Unless you have lived for years in another country, you may not know how intensely this cultural programming dictates how you communicate ideas. Furthermore, simply living in another country does not necessarily mean this link becomes clear. In order to carry through with productive participatory projects, we need to revisit this programming and learn a new way to listen. Luckily for us, scientists now tell us that we are not simply computers running a program. Through training, we can create new ways of seeing the world and interacting with it.

There is an inherent issue in international development that feeds into this conversation. The bulk of international development projects are funded by the developed North with the outflow of support headed to the developing South. With some notable exceptions in northern Asia, the cultural mores in these northern countries tend toward competitive individualism. This is a different programming than exists in the southern areas, where people tend to be more community oriented. These two fundamentally different orientations rarely ever seamlessly unite on participatory projects. What flows logically and automatically from these different orientations are dissimilar communication patterns, different ways of asking questions and listening to responses.

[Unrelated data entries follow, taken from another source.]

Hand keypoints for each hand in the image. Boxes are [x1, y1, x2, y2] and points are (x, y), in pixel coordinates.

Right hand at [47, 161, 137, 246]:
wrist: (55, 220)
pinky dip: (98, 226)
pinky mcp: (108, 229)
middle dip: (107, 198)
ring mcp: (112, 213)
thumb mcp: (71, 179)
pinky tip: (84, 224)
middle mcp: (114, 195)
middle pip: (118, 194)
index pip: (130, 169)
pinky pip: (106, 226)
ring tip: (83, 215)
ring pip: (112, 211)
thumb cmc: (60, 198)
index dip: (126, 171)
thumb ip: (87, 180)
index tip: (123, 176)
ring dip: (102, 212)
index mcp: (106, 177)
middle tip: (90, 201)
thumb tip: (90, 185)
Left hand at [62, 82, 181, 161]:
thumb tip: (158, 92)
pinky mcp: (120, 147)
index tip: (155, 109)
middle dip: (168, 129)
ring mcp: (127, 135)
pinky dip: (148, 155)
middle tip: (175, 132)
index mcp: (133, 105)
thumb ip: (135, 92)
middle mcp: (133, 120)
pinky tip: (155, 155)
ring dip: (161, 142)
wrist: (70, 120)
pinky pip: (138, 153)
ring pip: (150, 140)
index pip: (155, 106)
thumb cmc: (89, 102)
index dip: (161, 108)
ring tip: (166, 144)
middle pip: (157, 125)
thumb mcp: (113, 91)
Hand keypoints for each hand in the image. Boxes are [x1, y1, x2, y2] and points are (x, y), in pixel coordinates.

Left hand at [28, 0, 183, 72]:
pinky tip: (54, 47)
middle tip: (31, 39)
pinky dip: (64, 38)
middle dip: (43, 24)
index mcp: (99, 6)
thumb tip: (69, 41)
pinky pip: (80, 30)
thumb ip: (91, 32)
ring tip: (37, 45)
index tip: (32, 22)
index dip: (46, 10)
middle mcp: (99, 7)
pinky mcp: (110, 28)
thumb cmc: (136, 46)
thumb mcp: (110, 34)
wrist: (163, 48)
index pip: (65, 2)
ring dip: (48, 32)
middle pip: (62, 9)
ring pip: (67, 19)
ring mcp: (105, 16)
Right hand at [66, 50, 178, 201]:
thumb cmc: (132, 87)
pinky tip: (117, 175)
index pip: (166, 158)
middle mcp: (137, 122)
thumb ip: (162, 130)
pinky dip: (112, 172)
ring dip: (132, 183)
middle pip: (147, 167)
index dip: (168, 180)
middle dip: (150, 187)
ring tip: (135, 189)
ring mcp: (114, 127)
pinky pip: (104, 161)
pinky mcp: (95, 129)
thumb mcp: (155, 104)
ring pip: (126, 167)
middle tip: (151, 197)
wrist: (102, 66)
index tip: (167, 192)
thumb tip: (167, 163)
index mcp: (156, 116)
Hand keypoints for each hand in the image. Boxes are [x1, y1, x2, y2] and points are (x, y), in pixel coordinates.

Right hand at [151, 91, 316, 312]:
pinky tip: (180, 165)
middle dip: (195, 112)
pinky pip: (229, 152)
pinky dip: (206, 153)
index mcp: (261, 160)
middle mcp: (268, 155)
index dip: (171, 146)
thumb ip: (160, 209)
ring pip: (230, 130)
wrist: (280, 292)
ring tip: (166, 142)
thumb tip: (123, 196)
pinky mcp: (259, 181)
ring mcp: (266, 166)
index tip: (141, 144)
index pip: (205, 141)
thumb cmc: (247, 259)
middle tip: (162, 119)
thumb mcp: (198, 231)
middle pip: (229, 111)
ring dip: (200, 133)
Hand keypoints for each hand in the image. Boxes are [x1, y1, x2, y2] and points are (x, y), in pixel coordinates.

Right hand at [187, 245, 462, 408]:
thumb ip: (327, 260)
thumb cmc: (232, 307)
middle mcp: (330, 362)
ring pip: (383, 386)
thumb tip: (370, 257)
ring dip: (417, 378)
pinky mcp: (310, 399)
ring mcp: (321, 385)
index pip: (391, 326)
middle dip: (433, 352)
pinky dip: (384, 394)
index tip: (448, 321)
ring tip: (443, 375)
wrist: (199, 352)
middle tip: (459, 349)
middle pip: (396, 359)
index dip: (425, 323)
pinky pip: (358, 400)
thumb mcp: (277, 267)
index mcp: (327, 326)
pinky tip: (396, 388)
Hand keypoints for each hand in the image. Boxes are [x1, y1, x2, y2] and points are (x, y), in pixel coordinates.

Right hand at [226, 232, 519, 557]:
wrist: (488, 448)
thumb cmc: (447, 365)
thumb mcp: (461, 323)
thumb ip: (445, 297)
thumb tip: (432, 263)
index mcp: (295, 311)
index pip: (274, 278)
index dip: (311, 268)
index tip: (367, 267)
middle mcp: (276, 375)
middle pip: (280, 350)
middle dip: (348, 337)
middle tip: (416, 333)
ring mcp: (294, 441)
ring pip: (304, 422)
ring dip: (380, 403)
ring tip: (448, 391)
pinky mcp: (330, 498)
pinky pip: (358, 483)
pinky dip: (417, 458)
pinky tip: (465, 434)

Once the recognition of difference exists, we can focus on that intermediary step of refreshing our programming so we can really learn how to collaborate on a project. There are many ways to do this but I am going to recommend one that is extremely simple: pause.

People from individualistic cultures tend to prefer direct, rapid fire let’s-get-this-done communication. This is appropriate to accomplish tasks efficiently and continue to move ahead. In this communication style, there is little tolerance for long breaks in conversations. Those from collectivistic cultures, however, prefer more circular, diffuse, indirect communication patterns. This is appropriate and effective in areas where preserving the reputation of everyone in the group is a priority. In these areas, long breaks in communication are not only expected but also necessary.

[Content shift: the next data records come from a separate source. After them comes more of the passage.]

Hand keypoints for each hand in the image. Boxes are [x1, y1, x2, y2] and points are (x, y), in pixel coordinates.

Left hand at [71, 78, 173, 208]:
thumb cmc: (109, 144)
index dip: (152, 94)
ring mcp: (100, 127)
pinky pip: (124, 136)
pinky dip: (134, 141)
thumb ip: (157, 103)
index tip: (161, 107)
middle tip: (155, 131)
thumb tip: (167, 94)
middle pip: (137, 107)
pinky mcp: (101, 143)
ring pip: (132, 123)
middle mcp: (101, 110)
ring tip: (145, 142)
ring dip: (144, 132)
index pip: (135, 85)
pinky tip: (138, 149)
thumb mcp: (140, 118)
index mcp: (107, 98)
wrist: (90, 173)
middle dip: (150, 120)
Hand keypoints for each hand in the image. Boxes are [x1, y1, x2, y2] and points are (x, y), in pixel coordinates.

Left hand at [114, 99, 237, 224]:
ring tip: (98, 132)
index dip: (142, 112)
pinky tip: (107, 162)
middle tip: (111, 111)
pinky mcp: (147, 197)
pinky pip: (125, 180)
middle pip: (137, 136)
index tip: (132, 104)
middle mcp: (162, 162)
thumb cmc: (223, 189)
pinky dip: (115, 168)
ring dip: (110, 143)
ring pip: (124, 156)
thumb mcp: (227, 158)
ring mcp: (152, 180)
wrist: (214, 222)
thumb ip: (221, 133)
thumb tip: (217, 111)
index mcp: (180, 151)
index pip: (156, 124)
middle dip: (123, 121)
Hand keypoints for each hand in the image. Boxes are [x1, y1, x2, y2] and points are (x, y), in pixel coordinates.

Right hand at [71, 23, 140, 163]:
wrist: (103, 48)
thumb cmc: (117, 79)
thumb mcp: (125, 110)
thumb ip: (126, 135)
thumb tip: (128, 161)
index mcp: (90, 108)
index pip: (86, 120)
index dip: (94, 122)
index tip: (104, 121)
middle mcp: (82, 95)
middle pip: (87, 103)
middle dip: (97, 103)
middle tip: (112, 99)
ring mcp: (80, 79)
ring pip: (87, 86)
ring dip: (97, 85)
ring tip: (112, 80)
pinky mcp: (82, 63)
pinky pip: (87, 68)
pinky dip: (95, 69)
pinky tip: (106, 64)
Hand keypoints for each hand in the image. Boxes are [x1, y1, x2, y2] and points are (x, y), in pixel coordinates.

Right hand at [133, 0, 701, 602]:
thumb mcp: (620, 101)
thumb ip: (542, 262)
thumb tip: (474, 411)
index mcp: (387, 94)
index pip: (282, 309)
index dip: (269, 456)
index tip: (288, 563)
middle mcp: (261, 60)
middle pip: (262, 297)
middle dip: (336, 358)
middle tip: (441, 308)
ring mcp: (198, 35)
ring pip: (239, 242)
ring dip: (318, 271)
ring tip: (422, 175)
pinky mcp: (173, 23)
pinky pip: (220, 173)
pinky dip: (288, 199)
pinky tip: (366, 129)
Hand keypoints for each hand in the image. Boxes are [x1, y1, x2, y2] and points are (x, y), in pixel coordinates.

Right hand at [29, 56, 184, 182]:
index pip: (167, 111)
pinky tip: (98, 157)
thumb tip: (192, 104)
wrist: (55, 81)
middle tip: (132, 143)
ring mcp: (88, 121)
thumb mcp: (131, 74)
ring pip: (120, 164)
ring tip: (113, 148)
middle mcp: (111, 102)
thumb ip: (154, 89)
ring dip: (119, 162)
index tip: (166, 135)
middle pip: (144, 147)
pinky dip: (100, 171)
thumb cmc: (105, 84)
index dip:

I know if I were in a group with people who had a range of roles in my community, it would take me a while to formulate a response that would not offend anyone. It may even take a few days. Therefore, to get the gems of information from people in collectivistic communities, pause. Allow for the process to unfold. Listening for indirect messages could have helped the professionals in that particular village in Africa understand the need of the women there to have an excuse to leave their house. Allowing for a longer pause might have helped the locals in that village in Nicaragua express that they were not interested in fruit dryers. Only when we learn this can we begin to truly serve communities, address real human needs and, honestly, save money we have been wasting for years on dead-end projects.

I would never assert that attuning to differences in communication is the only thing holding us back from successful participatory development. The fact that the community’s needs were never really heard just adds to the list of problems in development work such as time constraints, tight budgets, and limited technology. Just the same, I have learned with over 12 years in the field that this is an oft-ignored element.

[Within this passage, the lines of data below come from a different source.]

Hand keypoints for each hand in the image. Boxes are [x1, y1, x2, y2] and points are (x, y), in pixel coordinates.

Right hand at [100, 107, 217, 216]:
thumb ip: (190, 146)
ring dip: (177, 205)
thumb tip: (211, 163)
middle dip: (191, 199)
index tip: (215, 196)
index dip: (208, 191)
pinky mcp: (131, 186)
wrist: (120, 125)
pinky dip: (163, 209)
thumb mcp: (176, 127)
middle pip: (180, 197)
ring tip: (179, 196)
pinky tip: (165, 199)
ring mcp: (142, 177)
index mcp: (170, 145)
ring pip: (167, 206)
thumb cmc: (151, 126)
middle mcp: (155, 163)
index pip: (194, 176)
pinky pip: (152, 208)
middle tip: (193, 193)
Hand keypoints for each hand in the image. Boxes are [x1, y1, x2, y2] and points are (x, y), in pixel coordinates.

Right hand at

The idea of participatory development has been included in international development documents since the 1970s when top-down dam projects were obviously more harmful than helpful to a number of communities in Asia. Now, 40 years later, stressing the importance of grassroots collaborative projects seems to be part of the most basic conversation on development.

We “know” that we need community input to have successful and sustainable projects. So, why is it surprising that the fruit dryer given to that community in Nicaragua is gathering dust in a closet a year later or women in a remote village in Africa are not fond of the water faucets that have been put into their houses? The answer is simple: We decided we should listen but we never learned how.